• DIRECTIVE:
Reproduce the data verbatim, from its first line down to and including the line that contains "Państwa dane osobowe będą przetwarzane w celu".

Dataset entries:
--- START ---

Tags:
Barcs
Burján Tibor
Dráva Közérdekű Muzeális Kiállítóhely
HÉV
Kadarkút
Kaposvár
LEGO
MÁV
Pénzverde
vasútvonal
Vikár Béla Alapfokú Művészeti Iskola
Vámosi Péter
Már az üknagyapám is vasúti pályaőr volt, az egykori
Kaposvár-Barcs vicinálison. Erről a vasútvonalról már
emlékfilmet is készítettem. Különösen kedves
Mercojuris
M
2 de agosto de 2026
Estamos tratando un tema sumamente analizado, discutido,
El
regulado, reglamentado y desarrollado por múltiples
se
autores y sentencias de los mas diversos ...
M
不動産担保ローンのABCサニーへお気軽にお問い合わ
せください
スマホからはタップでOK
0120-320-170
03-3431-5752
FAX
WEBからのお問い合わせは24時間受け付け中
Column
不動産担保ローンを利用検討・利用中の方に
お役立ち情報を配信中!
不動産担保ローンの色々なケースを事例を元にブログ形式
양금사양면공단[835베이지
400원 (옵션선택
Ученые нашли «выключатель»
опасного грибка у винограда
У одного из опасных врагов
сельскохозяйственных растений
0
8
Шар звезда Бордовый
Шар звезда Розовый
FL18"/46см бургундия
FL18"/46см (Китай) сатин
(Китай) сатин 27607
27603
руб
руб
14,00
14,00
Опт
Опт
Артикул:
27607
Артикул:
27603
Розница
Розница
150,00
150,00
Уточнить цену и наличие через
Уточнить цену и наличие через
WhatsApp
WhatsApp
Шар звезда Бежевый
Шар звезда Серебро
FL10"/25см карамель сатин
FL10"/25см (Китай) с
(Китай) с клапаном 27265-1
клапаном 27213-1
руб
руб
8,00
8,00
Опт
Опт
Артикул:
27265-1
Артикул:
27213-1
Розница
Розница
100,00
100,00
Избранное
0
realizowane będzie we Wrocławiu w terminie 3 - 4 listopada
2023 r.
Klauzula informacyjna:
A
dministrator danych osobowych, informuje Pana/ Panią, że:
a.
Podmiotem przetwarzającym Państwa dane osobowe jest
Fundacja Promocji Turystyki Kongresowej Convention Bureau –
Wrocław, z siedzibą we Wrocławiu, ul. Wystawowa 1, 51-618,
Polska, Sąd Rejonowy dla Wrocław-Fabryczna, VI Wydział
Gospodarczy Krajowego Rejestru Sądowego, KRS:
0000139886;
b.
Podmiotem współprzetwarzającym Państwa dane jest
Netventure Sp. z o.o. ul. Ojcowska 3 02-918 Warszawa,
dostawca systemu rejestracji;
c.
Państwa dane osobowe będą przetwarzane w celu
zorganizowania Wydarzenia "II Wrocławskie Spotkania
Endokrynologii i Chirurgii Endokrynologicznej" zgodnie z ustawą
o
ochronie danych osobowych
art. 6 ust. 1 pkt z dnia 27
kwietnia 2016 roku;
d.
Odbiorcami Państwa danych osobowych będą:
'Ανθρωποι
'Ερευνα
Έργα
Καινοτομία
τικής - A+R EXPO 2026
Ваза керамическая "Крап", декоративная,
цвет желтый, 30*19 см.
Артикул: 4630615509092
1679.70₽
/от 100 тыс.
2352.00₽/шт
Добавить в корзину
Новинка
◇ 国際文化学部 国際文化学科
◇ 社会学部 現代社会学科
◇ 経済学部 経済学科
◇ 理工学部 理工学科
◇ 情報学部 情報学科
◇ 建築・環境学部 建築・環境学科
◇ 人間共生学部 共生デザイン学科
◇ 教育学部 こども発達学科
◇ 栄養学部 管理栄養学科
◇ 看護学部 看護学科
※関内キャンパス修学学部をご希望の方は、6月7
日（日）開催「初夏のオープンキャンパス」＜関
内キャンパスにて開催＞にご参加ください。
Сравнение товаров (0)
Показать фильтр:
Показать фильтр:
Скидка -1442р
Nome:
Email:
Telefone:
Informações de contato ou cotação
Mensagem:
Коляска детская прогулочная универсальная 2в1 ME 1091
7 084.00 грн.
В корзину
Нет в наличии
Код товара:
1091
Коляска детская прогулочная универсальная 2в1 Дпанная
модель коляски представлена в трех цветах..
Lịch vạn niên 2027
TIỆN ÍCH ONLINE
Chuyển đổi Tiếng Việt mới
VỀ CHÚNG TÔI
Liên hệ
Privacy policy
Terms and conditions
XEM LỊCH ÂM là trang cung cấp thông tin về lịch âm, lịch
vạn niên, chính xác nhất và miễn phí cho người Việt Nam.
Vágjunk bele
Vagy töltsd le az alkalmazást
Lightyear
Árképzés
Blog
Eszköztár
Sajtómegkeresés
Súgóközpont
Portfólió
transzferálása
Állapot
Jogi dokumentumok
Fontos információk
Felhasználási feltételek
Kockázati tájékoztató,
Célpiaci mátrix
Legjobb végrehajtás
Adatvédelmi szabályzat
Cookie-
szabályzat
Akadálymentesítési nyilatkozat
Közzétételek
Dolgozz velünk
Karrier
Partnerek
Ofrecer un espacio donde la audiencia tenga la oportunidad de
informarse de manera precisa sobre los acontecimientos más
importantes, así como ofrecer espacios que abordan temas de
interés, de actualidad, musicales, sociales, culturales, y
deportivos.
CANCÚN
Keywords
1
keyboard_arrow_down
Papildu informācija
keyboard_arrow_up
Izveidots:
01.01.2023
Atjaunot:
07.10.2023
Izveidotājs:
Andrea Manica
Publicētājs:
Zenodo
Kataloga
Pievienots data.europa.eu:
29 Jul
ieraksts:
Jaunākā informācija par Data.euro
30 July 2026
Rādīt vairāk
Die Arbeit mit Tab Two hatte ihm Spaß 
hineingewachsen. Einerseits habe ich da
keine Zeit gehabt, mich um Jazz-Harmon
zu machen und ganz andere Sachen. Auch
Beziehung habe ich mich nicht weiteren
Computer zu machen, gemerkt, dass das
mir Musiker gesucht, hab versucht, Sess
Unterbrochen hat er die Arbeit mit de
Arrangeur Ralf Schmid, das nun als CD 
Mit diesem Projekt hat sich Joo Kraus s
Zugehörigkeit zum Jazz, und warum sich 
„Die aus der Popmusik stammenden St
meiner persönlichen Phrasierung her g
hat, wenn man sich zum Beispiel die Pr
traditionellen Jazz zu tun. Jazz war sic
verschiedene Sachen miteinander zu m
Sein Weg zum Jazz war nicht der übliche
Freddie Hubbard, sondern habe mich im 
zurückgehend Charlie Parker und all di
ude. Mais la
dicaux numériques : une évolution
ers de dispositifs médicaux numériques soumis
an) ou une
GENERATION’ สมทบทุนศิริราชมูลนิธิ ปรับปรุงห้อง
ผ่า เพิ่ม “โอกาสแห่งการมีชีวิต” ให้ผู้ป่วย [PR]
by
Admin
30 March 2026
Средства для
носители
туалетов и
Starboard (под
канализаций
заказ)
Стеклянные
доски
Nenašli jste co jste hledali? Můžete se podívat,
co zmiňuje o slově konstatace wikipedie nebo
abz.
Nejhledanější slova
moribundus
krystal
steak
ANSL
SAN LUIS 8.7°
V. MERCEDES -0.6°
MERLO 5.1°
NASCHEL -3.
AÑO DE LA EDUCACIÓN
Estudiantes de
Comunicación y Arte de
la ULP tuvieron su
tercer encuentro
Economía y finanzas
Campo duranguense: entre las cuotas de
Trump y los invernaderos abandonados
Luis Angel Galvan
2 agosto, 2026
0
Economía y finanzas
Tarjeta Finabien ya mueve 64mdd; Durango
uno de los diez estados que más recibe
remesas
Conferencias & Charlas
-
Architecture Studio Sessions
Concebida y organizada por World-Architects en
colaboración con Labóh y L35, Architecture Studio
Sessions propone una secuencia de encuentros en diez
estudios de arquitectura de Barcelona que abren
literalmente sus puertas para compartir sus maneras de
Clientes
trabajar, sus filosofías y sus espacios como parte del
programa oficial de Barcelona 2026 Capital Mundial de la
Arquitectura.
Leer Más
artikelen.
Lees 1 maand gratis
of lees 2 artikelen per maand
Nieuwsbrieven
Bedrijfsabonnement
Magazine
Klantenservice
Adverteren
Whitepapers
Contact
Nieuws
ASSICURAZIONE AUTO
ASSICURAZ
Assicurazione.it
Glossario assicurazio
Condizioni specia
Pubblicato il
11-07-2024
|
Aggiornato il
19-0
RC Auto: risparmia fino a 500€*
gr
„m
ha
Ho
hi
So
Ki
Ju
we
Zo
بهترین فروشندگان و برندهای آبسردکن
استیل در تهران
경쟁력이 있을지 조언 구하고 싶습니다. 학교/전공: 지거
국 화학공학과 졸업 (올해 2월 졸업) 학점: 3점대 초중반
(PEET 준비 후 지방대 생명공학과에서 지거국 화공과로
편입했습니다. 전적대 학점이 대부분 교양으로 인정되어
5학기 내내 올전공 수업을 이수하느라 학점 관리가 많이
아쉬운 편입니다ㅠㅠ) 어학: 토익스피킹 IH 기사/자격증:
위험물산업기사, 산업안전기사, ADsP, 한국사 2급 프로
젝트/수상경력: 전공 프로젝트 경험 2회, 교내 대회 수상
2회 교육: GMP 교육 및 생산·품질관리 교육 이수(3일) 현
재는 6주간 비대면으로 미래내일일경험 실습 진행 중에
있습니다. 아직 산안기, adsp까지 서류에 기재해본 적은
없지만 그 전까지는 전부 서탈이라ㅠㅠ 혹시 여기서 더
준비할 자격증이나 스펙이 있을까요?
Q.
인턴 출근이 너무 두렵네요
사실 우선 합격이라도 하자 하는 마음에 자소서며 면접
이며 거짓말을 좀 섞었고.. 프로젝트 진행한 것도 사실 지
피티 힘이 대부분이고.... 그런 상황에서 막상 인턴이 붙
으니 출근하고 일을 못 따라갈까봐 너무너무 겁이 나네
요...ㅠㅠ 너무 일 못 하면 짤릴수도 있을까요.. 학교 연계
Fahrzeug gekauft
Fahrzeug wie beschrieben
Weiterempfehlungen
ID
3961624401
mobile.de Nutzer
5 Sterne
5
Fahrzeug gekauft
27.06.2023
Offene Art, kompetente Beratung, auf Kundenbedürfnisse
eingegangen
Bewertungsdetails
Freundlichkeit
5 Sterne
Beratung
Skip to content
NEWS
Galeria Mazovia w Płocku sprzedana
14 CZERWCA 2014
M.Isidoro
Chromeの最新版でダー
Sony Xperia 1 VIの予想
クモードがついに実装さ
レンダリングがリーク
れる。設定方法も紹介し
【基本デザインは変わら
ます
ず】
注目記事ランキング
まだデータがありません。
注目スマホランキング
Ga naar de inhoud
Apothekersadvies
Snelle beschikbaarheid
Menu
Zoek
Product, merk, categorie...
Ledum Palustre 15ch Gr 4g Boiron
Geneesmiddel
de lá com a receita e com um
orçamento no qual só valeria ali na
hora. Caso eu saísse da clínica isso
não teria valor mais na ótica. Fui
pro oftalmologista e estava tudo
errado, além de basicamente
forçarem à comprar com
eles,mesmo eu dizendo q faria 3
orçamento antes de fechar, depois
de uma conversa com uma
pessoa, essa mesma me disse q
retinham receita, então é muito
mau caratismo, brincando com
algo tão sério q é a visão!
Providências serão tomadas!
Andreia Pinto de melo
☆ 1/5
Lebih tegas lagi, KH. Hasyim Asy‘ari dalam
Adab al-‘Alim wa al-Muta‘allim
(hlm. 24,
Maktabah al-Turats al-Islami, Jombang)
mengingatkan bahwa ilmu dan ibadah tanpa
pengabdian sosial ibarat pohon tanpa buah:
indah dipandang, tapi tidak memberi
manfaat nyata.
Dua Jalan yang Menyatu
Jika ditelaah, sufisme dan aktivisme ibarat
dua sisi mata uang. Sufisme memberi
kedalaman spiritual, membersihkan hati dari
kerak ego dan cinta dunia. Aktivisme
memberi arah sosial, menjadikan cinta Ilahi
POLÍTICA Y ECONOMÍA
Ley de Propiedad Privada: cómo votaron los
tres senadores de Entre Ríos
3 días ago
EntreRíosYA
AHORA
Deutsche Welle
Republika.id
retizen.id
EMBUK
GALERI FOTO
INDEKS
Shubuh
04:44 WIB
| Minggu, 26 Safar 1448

--- END ---

• SOLVED PROBLEM:
Tags:
Barcs
Burján Tibor
Dráva Közérdekű Muzeális Kiállítóhely
HÉV
Kadarkút
Kaposvár
LEGO
MÁV
Pénzverde
vasútvonal
Vikár Béla Alapfokú Művészeti Iskola
Vámosi Péter
Már az üknagyapám is vasúti pályaőr volt, az egykori
Kaposvár-Barcs vicinálison. Erről a vasútvonalról már
emlékfilmet is készítettem. Különösen kedves
Mercojuris
M
2 de agosto de 2026
Estamos tratando un tema sumamente analizado, discutido,
El
regulado, reglamentado y desarrollado por múltiples
se
autores y sentencias de los mas diversos ...
M
不動産担保ローンのABCサニーへお気軽にお問い合わ
せください
スマホからはタップでOK
0120-320-170
03-3431-5752
FAX
WEBからのお問い合わせは24時間受け付け中
Column
不動産担保ローンを利用検討・利用中の方に
お役立ち情報を配信中!
不動産担保ローンの色々なケースを事例を元にブログ形式
양금사양면공단[835베이지
400원 (옵션선택
Ученые нашли «выключатель»
опасного грибка у винограда
У одного из опасных врагов
сельскохозяйственных растений
0
8
Шар звезда Бордовый
Шар звезда Розовый
FL18"/46см бургундия
FL18"/46см (Китай) сатин
(Китай) сатин 27607
27603
руб
руб
14,00
14,00
Опт
Опт
Артикул:
27607
Артикул:
27603
Розница
Розница
150,00
150,00
Уточнить цену и наличие через
Уточнить цену и наличие через
WhatsApp
WhatsApp
Шар звезда Бежевый
Шар звезда Серебро
FL10"/25см карамель сатин
FL10"/25см (Китай) с
(Китай) с клапаном 27265-1
клапаном 27213-1
руб
руб
8,00
8,00
Опт
Опт
Артикул:
27265-1
Артикул:
27213-1
Розница
Розница
100,00
100,00
Избранное
0
realizowane będzie we Wrocławiu w terminie 3 - 4 listopada
2023 r.
Klauzula informacyjna:
A
dministrator danych osobowych, informuje Pana/ Panią, że:
a.
Podmiotem przetwarzającym Państwa dane osobowe jest
Fundacja Promocji Turystyki Kongresowej Convention Bureau –
Wrocław, z siedzibą we Wrocławiu, ul. Wystawowa 1, 51-618,
Polska, Sąd Rejonowy dla Wrocław-Fabryczna, VI Wydział
Gospodarczy Krajowego Rejestru Sądowego, KRS:
0000139886;
b.
Podmiotem współprzetwarzającym Państwa dane jest
Netventure Sp. z o.o. ul. Ojcowska 3 02-918 Warszawa,
dostawca systemu rejestracji;
c.
Państwa dane osobowe będą przetwarzane w celu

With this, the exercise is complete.